I would really sue BM for defamation of character, get a restraining order, whatever to show her that I don't play. Especially when it comes to my kids. I would really make her pay dearly via every possible, legal way. She'd regret the day she was born.

As for SD, she may not grasp the severity and huge-ness of the lie she told for many years, but she will. Even if it's years down the road. She must have been put up to it, but that can't make it any easier. I think you should not be near her to protect yourself and your bios.

Kes's picture

I went and read your back story after reading this - gosh, you have all my sympathy. When I first knew my DH, NPD BM accused him of abusing their daughters and told him she had spoken to social services. When my DH rang social services, they had never heard of NPD BM.

After that little episode - I decided to protect myself. I made sure I was never alone in the house with the SDs (who were 5 and 7 at the time) not even for 10 minutes, in case NPD BM trumped up some accusation and ruined my life with it.

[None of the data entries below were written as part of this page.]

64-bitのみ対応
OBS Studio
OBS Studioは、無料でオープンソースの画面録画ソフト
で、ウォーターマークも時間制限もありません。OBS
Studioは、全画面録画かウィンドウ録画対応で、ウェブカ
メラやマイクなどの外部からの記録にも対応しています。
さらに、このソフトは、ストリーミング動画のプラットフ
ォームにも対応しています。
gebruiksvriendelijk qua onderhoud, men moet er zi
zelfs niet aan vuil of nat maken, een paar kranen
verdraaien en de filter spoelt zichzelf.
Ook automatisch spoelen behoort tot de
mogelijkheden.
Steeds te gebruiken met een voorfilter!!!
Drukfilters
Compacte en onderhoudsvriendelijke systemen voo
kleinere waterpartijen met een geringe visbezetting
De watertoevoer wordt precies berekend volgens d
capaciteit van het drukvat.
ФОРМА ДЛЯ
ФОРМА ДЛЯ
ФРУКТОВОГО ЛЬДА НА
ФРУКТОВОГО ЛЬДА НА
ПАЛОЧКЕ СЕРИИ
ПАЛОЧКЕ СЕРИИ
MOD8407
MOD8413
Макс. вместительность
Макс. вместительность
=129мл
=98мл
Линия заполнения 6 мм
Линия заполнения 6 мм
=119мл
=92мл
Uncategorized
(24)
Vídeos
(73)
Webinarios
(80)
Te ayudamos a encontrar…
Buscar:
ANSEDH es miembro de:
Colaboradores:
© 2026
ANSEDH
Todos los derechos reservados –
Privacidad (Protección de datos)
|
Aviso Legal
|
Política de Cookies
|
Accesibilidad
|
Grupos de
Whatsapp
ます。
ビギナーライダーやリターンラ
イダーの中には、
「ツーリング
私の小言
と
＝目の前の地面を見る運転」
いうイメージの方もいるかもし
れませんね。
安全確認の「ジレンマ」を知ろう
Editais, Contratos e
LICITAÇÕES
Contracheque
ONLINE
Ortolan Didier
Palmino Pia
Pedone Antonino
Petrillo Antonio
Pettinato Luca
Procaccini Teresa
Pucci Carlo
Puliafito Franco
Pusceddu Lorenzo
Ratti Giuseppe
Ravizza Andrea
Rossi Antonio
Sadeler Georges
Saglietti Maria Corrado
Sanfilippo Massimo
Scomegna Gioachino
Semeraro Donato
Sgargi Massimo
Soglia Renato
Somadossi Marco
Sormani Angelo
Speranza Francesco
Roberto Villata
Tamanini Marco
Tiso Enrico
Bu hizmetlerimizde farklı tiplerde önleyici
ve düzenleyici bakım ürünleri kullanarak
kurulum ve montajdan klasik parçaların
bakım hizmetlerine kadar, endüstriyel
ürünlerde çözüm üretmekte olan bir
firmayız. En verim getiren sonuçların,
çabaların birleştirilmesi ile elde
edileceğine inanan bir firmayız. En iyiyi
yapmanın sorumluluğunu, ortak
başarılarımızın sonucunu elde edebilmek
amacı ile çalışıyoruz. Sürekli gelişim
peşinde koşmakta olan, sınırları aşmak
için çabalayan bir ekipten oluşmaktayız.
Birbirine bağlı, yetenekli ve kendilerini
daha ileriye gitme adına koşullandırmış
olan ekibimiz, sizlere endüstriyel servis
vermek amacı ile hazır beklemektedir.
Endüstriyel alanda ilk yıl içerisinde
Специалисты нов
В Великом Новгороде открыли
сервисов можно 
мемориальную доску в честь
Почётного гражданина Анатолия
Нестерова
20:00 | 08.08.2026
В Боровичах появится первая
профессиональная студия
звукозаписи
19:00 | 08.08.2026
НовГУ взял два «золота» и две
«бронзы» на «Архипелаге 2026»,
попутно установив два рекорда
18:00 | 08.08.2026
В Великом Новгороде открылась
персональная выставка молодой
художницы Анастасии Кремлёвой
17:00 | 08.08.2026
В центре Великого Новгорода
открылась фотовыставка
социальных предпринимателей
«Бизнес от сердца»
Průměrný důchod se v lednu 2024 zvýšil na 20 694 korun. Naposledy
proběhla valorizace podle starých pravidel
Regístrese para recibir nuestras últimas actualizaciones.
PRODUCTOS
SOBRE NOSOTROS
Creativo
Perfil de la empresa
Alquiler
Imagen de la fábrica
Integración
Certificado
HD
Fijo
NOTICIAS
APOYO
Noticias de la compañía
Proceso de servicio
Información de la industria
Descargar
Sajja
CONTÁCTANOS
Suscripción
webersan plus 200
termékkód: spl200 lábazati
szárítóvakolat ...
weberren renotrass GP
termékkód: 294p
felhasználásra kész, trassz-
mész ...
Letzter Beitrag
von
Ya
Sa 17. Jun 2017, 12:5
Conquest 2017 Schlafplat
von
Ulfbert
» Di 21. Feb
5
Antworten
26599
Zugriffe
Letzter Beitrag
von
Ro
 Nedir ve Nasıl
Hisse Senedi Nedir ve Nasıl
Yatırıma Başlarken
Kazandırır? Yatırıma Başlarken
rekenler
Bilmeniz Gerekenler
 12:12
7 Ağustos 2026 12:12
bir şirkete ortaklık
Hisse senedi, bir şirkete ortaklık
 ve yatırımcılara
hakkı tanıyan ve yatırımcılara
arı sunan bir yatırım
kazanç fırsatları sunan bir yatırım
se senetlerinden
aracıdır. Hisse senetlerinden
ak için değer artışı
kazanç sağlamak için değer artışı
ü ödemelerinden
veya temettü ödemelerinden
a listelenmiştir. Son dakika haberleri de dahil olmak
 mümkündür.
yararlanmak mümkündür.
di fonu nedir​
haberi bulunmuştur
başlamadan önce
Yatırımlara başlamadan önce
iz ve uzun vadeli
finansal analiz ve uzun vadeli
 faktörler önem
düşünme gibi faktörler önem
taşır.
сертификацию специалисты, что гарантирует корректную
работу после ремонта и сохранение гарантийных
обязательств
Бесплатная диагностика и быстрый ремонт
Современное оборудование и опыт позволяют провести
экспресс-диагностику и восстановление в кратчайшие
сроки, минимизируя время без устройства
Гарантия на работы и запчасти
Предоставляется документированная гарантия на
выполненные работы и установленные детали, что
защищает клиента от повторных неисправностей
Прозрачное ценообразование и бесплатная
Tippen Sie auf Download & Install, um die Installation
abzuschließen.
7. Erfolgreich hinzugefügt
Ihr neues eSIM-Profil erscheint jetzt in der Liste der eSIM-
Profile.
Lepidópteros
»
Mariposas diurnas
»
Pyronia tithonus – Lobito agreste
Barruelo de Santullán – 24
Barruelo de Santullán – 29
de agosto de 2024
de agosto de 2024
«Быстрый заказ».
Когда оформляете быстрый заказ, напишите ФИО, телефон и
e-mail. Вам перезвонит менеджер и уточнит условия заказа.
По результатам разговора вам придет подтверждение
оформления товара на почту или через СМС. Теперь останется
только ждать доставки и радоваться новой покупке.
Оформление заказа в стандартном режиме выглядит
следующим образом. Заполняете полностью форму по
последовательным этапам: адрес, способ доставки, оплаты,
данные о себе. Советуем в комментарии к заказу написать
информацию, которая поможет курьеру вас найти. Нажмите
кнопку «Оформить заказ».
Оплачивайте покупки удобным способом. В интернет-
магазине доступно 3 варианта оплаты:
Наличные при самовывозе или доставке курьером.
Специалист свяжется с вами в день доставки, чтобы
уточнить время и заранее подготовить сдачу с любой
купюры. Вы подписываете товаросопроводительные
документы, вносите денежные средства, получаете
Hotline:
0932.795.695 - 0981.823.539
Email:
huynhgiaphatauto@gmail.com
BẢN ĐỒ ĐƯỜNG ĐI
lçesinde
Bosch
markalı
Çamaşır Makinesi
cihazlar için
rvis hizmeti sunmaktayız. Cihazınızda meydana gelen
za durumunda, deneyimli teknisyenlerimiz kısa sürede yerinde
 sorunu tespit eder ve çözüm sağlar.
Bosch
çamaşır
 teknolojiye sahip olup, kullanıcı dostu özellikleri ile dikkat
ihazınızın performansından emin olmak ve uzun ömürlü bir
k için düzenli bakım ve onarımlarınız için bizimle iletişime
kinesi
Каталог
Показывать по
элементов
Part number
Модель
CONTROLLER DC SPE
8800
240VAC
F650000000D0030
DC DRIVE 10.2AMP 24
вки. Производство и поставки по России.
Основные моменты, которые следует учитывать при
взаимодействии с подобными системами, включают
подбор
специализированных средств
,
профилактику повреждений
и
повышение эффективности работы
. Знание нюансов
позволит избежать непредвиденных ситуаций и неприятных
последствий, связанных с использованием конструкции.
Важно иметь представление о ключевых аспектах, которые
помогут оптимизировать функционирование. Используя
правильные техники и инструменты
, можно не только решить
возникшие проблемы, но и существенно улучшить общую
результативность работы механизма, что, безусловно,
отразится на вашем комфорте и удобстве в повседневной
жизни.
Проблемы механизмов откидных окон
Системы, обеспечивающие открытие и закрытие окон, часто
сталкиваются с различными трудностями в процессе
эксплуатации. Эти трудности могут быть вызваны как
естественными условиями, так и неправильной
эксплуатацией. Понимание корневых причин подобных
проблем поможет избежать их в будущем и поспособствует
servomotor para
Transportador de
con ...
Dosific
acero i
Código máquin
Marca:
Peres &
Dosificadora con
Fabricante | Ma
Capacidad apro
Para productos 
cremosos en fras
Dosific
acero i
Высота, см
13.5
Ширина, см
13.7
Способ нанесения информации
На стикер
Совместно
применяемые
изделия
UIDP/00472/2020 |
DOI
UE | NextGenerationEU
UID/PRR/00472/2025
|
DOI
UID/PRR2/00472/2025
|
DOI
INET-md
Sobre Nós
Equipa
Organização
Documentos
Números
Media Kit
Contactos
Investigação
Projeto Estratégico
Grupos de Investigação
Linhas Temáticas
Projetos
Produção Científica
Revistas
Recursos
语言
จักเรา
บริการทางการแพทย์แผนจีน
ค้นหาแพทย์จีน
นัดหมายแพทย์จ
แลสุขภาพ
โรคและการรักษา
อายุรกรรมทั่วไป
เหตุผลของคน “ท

I imagine that your SD was thoroughly coached in what she said in court by her mother, but I can totally understand your feelings towards her as a result of what happened. TBH, if such a thing happened to me, I would refuse to have her in my home - I would insist that DH made other arrangements to see her, or I would leave, myself. Such things are totally beyond what any decent person would consider.

notmyfirstrodeo's picture

Well oddly enough, DH's own mother asked him to sign over his parental rights to SD9.